Los Campesinos! say they're not breaking up, and that's good enough for me. There's no denying, however, that the innocently energetic indie kids who banded together four years ago at the University of Cardiff, in Wales, are no more. Oh, they're still hilarious, still capable of thrilling a packed room, but this year's glorious, enigmatic Romance Is Boring-- like don't-call-it-an-album We Are Beautiful, We Are Doomed two years ago-- isn't so much twee as grotesque. The group members still perform under the Campesinos! surname, but in recent months two have left: singer/keyboardist Aleksandra, in a long-planned move, and drummer Ollie, under somewhat mysterious circumstances.
Now, in the form of a stopgap EP, comes another about-face. Los Campesinos! lyricist/shouter Gareth has let it be known that he hates acoustic performances. But All's Well That Ends-- available digitally or as a hard-to-find 10"-- is made up of pretty much those, pulling together acoustic versions of four Romance Is Boring tracks in roughly the style of the band's NPR "Tiny Desk Concerts" appearance early last month. By its nature, the release is for fans only, particularly in its expensive physical edition. That said, Los Campesinos! are hardly trying to fool anybody here, and devotees have plenty of reasons to be pleased. Like the most contemplative moments from the last two records, All's Well That Ends points a potential way forward for this constantly evolving band. It offers an early glimpse of the new lineup and sheds clearer light on some of the group's most bewilderingly complex songs, without sacrificing intricacy or exposing too many shortcomings.

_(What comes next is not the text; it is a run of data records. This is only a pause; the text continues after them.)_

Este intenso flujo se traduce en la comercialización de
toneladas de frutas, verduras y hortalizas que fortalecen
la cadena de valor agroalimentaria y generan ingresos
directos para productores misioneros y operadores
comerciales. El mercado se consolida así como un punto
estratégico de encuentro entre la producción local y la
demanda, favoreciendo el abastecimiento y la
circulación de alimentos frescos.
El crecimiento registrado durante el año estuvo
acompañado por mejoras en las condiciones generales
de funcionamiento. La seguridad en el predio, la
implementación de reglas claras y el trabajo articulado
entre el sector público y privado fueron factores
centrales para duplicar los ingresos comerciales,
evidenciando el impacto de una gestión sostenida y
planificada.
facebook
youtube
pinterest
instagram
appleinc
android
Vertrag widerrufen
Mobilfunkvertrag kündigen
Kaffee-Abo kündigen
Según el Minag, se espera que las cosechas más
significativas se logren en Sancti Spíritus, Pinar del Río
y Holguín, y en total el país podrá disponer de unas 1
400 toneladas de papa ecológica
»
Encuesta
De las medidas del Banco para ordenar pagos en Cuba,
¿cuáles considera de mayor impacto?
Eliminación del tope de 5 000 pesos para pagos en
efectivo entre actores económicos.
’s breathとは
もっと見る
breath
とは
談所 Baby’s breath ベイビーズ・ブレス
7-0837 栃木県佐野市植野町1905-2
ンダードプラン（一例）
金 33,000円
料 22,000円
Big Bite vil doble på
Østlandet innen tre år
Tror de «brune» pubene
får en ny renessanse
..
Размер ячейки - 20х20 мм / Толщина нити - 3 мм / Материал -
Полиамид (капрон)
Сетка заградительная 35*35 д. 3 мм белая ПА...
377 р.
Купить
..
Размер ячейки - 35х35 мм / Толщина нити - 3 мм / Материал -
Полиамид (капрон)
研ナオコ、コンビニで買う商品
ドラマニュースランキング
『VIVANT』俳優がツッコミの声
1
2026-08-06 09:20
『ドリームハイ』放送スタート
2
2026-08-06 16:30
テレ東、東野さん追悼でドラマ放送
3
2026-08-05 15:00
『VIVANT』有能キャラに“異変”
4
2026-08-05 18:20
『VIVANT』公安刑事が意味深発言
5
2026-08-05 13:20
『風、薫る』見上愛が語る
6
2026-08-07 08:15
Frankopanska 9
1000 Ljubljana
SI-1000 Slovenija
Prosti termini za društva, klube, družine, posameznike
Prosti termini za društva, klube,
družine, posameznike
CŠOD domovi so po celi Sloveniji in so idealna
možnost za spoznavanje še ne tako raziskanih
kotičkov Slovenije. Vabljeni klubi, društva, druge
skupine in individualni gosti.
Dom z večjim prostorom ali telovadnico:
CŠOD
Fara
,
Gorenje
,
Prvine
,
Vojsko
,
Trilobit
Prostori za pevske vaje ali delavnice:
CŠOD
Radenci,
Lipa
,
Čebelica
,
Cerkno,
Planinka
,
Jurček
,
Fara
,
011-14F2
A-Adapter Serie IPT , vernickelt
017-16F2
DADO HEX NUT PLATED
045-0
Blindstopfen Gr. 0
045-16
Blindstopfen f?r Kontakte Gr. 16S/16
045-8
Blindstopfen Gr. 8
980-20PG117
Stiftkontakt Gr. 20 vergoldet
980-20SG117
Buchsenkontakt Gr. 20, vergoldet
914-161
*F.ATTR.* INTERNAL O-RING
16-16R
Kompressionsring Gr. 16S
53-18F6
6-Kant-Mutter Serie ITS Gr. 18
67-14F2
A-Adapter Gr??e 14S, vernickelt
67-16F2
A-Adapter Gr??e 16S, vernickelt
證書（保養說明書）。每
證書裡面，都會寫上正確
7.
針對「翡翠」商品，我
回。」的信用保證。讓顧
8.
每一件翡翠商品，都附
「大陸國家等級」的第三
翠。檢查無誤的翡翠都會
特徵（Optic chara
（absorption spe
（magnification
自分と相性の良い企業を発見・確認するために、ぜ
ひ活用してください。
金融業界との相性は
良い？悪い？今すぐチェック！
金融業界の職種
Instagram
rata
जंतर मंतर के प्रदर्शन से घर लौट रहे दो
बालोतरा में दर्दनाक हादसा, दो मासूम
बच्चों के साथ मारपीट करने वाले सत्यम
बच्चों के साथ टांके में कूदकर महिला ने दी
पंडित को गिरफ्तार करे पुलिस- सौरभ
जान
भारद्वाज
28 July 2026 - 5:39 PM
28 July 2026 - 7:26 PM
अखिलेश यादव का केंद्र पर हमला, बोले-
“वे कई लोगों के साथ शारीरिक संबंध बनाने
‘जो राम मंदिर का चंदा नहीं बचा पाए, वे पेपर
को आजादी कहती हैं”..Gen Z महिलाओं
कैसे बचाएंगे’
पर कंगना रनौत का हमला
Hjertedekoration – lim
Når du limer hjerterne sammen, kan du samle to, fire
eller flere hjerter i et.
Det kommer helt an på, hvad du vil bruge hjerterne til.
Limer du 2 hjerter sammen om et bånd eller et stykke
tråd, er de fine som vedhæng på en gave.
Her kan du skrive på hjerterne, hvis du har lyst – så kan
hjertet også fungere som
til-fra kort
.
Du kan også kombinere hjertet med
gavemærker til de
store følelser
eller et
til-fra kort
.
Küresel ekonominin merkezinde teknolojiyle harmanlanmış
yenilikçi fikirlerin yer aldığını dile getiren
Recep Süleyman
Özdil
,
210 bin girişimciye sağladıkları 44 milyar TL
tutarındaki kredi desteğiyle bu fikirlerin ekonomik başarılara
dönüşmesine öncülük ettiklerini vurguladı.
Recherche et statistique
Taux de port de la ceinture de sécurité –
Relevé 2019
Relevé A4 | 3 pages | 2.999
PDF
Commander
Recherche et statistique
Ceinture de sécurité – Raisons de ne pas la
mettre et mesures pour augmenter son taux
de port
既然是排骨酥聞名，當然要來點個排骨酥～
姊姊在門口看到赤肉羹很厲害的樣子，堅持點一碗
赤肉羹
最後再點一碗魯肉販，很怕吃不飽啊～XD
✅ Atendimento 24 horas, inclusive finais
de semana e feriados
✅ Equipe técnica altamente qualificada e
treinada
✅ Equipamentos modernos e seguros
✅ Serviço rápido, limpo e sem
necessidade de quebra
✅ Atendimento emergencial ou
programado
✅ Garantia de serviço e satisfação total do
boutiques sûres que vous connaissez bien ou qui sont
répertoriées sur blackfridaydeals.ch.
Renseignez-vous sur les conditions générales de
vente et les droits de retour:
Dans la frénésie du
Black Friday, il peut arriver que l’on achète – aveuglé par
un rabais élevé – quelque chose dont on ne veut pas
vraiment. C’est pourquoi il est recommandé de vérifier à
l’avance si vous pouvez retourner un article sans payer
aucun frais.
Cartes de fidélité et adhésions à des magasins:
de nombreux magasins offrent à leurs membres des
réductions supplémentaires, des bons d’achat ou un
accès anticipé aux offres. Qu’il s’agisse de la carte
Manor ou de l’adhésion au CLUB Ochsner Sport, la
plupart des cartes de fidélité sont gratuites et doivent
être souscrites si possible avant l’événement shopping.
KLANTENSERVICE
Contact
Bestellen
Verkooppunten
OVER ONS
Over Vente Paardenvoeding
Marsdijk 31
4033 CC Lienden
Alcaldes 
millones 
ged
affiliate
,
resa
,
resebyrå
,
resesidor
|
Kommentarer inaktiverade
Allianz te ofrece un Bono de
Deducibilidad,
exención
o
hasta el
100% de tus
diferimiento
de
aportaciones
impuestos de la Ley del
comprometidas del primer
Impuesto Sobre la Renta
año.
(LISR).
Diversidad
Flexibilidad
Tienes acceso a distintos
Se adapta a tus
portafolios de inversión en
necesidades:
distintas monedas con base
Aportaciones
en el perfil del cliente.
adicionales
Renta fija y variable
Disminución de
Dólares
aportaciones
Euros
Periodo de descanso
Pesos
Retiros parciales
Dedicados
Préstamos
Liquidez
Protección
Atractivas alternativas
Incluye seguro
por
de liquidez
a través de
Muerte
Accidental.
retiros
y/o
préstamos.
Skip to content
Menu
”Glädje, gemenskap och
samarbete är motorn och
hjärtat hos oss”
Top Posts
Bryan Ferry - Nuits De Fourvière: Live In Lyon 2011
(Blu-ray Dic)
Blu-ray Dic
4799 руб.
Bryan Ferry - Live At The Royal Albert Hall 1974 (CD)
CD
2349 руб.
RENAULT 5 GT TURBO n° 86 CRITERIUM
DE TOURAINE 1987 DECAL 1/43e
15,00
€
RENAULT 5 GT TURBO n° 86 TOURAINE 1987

I say "too many," of course, because exposing shortcomings is sort of Gareth's forte. If Romance Is Boring is in some ways the most cerebral Los Campesinos! record, it's also their most physical. Gareth is obsessed with bodies, and these new arrangements make it easier to notice the beautifully overwrought Roald Dahl vividness with which he describes them. There's a Hypercolor bruise, kept "like a pet, a private joke/ They told no others." There's a comparison of flabby bellies, an "ear to the door/ Listening to the landing floorboards" to figure out when the coast is clear to scamper from bed to bathroom. There's also a wonderfully, morbidly evocative image of a corpse dropped from a plane, so that it leaves a chalk outline capable, like something out of a children's game, of determining "the initial of who you'll marry"-- and here's a crucial difference from the kids' stuff-- "...now I'm not around." It's worth letting yourself get past the sublime, Andrew Bujalski-level awkwardness of Gareth's sexual declarations about "phallic cake" or post-rock to get to these gorgeously expressive details.